[START MATERIAL SUPPLIED]
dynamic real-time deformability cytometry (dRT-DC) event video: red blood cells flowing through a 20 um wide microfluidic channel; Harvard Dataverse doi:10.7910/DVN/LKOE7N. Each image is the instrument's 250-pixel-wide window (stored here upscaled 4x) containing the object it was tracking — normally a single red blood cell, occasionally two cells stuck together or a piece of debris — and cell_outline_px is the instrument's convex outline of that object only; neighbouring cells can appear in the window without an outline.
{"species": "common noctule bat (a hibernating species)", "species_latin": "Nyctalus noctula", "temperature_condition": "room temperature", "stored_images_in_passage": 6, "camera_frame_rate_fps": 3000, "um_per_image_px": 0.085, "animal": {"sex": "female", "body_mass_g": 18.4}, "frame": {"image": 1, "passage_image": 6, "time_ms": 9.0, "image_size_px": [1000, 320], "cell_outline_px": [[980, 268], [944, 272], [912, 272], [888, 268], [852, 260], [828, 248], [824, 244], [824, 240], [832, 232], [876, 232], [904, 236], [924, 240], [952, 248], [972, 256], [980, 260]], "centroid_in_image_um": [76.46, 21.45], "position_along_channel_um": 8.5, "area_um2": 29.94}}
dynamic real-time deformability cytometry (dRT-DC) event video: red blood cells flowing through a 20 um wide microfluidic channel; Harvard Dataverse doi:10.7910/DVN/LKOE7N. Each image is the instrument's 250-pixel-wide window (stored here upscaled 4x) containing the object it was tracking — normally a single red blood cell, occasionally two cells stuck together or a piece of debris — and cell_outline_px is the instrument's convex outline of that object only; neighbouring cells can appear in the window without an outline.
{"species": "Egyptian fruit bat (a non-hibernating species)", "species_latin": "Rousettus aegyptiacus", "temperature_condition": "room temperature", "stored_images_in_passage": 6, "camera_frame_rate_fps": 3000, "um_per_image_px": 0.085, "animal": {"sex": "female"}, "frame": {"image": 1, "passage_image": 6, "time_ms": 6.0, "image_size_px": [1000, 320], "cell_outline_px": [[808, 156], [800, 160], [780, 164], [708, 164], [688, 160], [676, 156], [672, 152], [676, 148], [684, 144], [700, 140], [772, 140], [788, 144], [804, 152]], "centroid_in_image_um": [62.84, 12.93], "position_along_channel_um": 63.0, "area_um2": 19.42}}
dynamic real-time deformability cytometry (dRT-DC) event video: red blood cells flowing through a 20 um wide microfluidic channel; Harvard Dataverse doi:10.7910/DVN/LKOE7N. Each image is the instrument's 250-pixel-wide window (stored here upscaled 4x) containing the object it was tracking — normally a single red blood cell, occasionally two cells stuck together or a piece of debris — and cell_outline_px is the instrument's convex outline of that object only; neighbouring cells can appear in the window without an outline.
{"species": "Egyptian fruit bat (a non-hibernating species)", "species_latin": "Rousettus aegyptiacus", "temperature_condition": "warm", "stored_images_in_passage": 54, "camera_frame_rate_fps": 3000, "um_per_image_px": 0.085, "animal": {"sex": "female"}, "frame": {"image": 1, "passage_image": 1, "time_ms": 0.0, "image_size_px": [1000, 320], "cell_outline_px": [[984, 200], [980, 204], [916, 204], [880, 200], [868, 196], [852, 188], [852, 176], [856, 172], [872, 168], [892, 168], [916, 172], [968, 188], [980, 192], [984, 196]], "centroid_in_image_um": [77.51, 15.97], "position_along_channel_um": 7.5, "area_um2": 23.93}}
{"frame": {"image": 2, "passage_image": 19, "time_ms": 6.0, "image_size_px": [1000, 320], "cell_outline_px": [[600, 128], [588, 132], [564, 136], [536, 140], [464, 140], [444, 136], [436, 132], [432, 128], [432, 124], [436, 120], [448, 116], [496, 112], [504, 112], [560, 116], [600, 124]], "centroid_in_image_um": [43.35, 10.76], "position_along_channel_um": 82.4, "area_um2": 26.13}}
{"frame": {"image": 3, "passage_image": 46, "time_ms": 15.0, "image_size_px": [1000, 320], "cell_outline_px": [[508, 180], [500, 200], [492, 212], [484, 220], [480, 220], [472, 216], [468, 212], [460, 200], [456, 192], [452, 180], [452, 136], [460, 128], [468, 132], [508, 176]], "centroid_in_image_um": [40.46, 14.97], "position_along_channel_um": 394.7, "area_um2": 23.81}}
[END MATERIAL SUPPLIED]
Each record above should be repeated exactly as it appears.

**TASK RESULT**
dynamic real-time deformability cytometry (dRT-DC) event video: red blood cells flowing through a 20 um wide microfluidic channel; Harvard Dataverse doi:10.7910/DVN/LKOE7N. Each image is the instrument's 250-pixel-wide window (stored here upscaled 4x) containing the object it was tracking — normally a single red blood cell, occasionally two cells stuck together or a piece of debris — and cell_outline_px is the instrument's convex outline of that object only; neighbouring cells can appear in the window without an outline.
{"species": "common noctule bat (a hibernating species)", "species_latin": "Nyctalus noctula", "temperature_condition": "room temperature", "stored_images_in_passage": 6, "camera_frame_rate_fps": 3000, "um_per_image_px": 0.085, "animal": {"sex": "female", "body_mass_g": 18.4}, "frame": {"image": 1, "passage_image": 6, "time_ms": 9.0, "image_size_px": [1000, 320], "cell_outline_px": [[980, 268], [944, 272], [912, 272], [888, 268], [852, 260], [828, 248], [824, 244], [824, 240], [832, 232], [876, 232], [904, 236], [924, 240], [952, 248], [972, 256], [980, 260]], "centroid_in_image_um": [76.46, 21.45], "position_along_channel_um": 8.5, "area_um2": 29.94}}
dynamic real-time deformability cytometry (dRT-DC) event video: red blood cells flowing through a 20 um wide microfluidic channel; Harvard Dataverse doi:10.7910/DVN/LKOE7N. Each image is the instrument's 250-pixel-wide window (stored here upscaled 4x) containing the object it was tracking — normally a single red blood cell, occasionally two cells stuck together or a piece of debris — and cell_outline_px is the instrument's convex outline of that object only; neighbouring cells can appear in the window without an outline.
{"species": "Egyptian fruit bat (a non-hibernating species)", "species_latin": "Rousettus aegyptiacus", "temperature_condition": "room temperature", "stored_images_in_passage": 6, "camera_frame_rate_fps": 3000, "um_per_image_px": 0.085, "animal": {"sex": "female"}, "frame": {"image": 1, "passage_image": 6, "time_ms": 6.0, "image_size_px": [1000, 320], "cell_outline_px": [[808, 156], [800, 160], [780, 164], [708, 164], [688, 160], [676, 156], [672, 152], [676, 148], [684, 144], [700, 140], [772, 140], [788, 144], [804, 152]], "centroid_in_image_um": [62.84, 12.93], "position_along_channel_um": 63.0, "area_um2": 19.42}}
dynamic real-time deformability cytometry (dRT-DC) event video: red blood cells flowing through a 20 um wide microfluidic channel; Harvard Dataverse doi:10.7910/DVN/LKOE7N. Each image is the instrument's 250-pixel-wide window (stored here upscaled 4x) containing the object it was tracking — normally a single red blood cell, occasionally two cells stuck together or a piece of debris — and cell_outline_px is the instrument's convex outline of that object only; neighbouring cells can appear in the window without an outline.
{"species": "Egyptian fruit bat (a non-hibernating species)", "species_latin": "Rousettus aegyptiacus", "temperature_condition": "warm", "stored_images_in_passage": 54, "camera_frame_rate_fps": 3000, "um_per_image_px": 0.085, "animal": {"sex": "female"}, "frame": {"image": 1, "passage_image": 1, "time_ms": 0.0, "image_size_px": [1000, 320], "cell_outline_px": [[984, 200], [980, 204], [916, 204], [880, 200], [868, 196], [852, 188], [852, 176], [856, 172], [872, 168], [892, 168], [916, 172], [968, 188], [980, 192], [984, 196]], "centroid_in_image_um": [77.51, 15.97], "position_along_channel_um": 7.5, "area_um2": 23.93}}
{"frame": {"image": 2, "passage_image": 19, "time_ms": 6.0, "image_size_px": [1000, 320], "cell_outline_px": [[600, 128], [588, 132], [564, 136], [536, 140], [464, 140], [444, 136], [436, 132], [432, 128], [432, 124], [436, 120], [448, 116], [496, 112], [504, 112], [560, 116], [600, 124]], "centroid_in_image_um": [43.35, 10.76], "position_along_channel_um": 82.4, "area_um2": 26.13}}
{"frame": {"image": 3, "passage_image": 46, "time_ms": 15.0, "image_size_px": [1000, 320], "cell_outline_px": [[508, 180], [500, 200], [492, 212], [484, 220], [480, 220], [472, 216], [468, 212], [460, 200], [456, 192], [452, 180], [452, 136], [460, 128], [468, 132], [508, 176]], "centroid_in_image_um": [40.46, 14.97], "position_along_channel_um": 394.7, "area_um2": 23.81}}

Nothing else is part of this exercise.